Problem exceeding maximum token in azure openai (with java)


I'm doing a chat that returns queries based on the question you ask it in reference to a specific database. For this I use azure openai and Java in Spring Boot.


My problem comes here:

How can I make the AI remember the previous questions without passing the context back to it (what I want to do is greatly reduce the consumption of tokens, since depending on what it asks, if the question contains a keyword, for example 'users', what I do is pass in the context the information in this table that is huge (name of the fields, type of data and description) so when you have several questions the use of tokens rises to more than 10,000))

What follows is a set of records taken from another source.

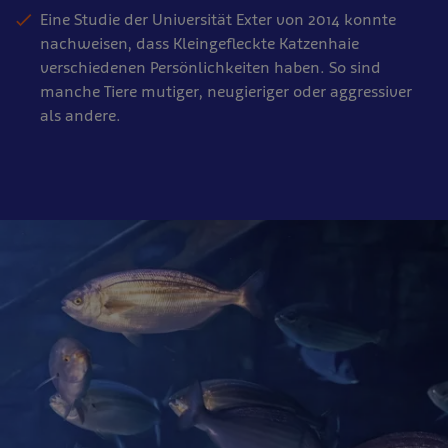
Eine Studie der Universität Exter von 2014 konnte
nachweisen, dass Kleingefleckte Katzenhaie
verschiedenen Persönlichkeiten haben. So sind
manche Tiere mutiger, neugieriger oder aggressiver
als andere.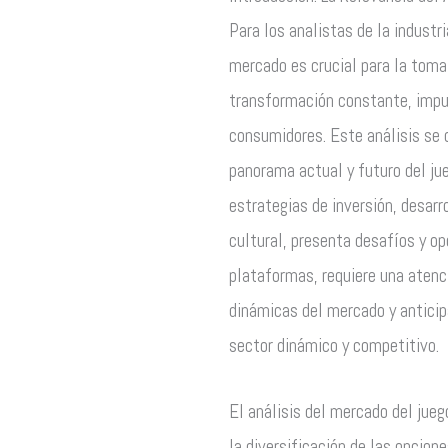
Para los analistas de la indust
mercado es crucial para la toma 
transformación constante, impul
consumidores. Este análisis se 
panorama actual y futuro del jue
estrategias de inversión, desarr
cultural, presenta desafíos y op
plataformas, requiere una atenc
dinámicas del mercado y anticip
sector dinámico y competitivo.
El análisis del mercado del jue
la diversificación de las opcion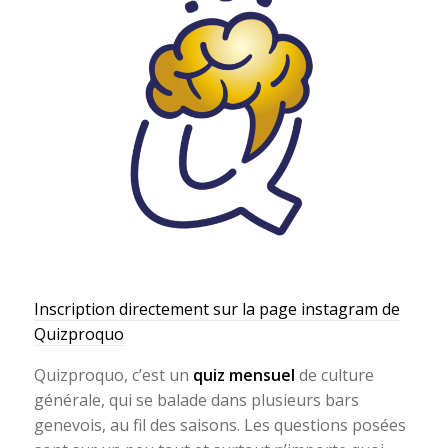
Inscription directement sur la page instagram de
Quizproquo
Quizproquo, c’est un
quiz mensuel
de culture
générale, qui se balade dans plusieurs bars
genevois, au fil des saisons. Les questions posées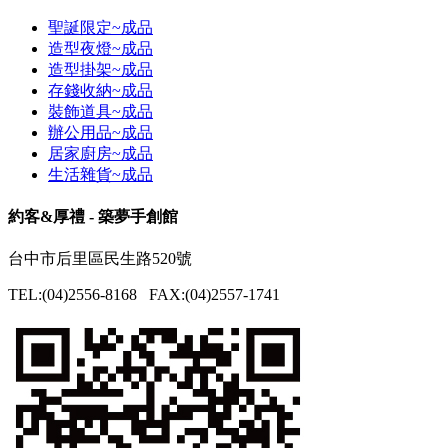
聖誕限定~成品
造型夜燈~成品
造型掛架~成品
存錢收納~成品
裝飾道具~成品
辦公用品~成品
居家廚房~成品
生活雜貨~成品
約客&厚禮 - 築夢手創館
台中市后里區民生路520號
TEL:(04)2556-8168 FAX:(04)2557-1741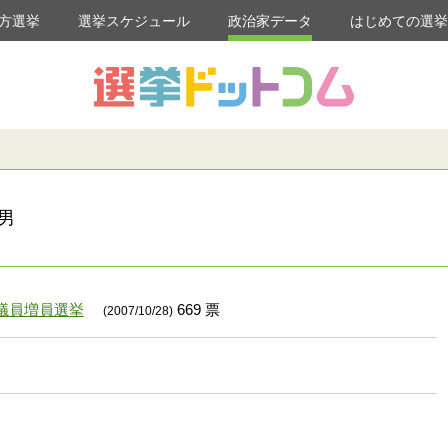
方選挙
選挙スケジュール
政治家データ
はじめての選
男
議員増員選挙
669 票
(2007/10/28)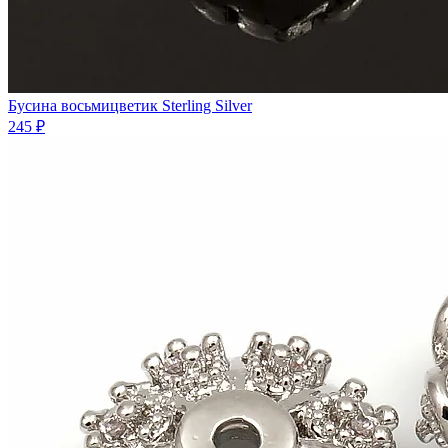
Бусина восьмицветик Sterling Silver
245 ₽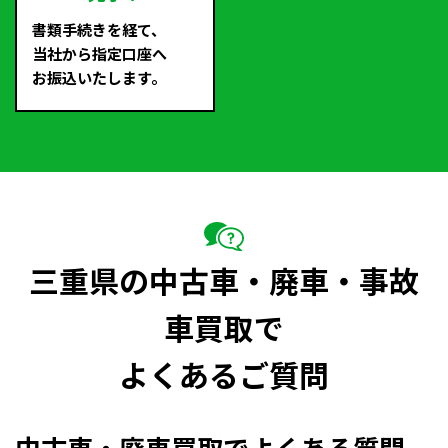
書類手続きを経て、
当社から指定口座へ
お振込いたします。
三重県の中古車・廃車・事故
車買取で
よくあるご質問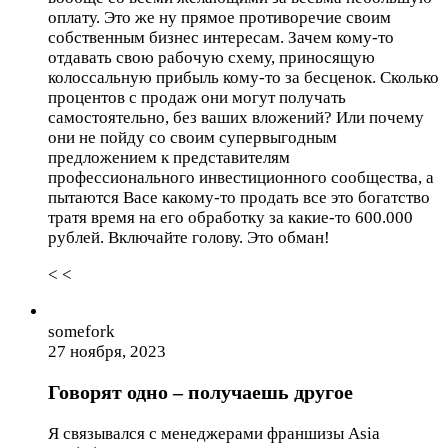
оплату. Это же ну прямое противоречие своим
собственным бизнес интересам. Зачем кому-то
отдавать свою рабочую схему, приносящую
колоссальную прибыль кому-то за бесценок. Сколько
процентов с продаж они могут получать
самостоятельно, без ваших вложений? Или почему
они не пойду со своим супервыгодным
предложением к представителям
профессионального инвестиционного сообщества, а
пытаются Васе какому-то продать все это богатство
тратя время на его обработку за какие-то 600.000
рублей. Включайте голову. Это обман!
< <
somefork
27 ноября, 2023
Говорят одно – получаешь другое
Я связывался с менеджерами франшизы Asia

I can't show all the code since it's a project for my company.

What im currently doing is adding to the context the referenced table and the principal context(you are a based SQL chat...). And for the chat to remember, I have tried to save the history in java and pass the context history again(but this exceed the tokens pretty fast)

This is what I'm currently doing (no remembering from the AI):

chatMessages.add(new ChatMessage(ChatRole.SYSTEM, context));

chatMessages.add(new ChatMessage(ChatRole.USER, question));

ChatCompletions chatCompletions = client.getChatCompletions(deploymentOrModelId, new ChatCompletionsOptions(chatMessages));


Solution

  • As far as I know, there is no way to make the LLM (Azure OpenAI in this case) remember your context cheaply, as you said, sending context (and a huge chunk of it) on each call gets pricy really fast. That been said, you could change the approach and try other techniques to mimic that the AI has memory like summarizing the previous questions and send that as content (instead of a long string with 20 questions/answers, you send a short summary of what the user has been asking for. it will keep your prompt short and kind of "aware" of the conversation.

    There are also conversation buffers (keeping the chat history in memory and send it to de llm each time as you did) but it gets long pretty fast, for that you could configure a buffer window (limiting the memory of the conversation to the last 3 questions for example, that should help keep the token count manageable).

    There are several ways to manage this but there is no "perfect memory" as far as I know, not one the is worth paying. If you could tell us a bit more on how good the bot memory needs to be or the specific use case, maybe we can be more precise. Good luck!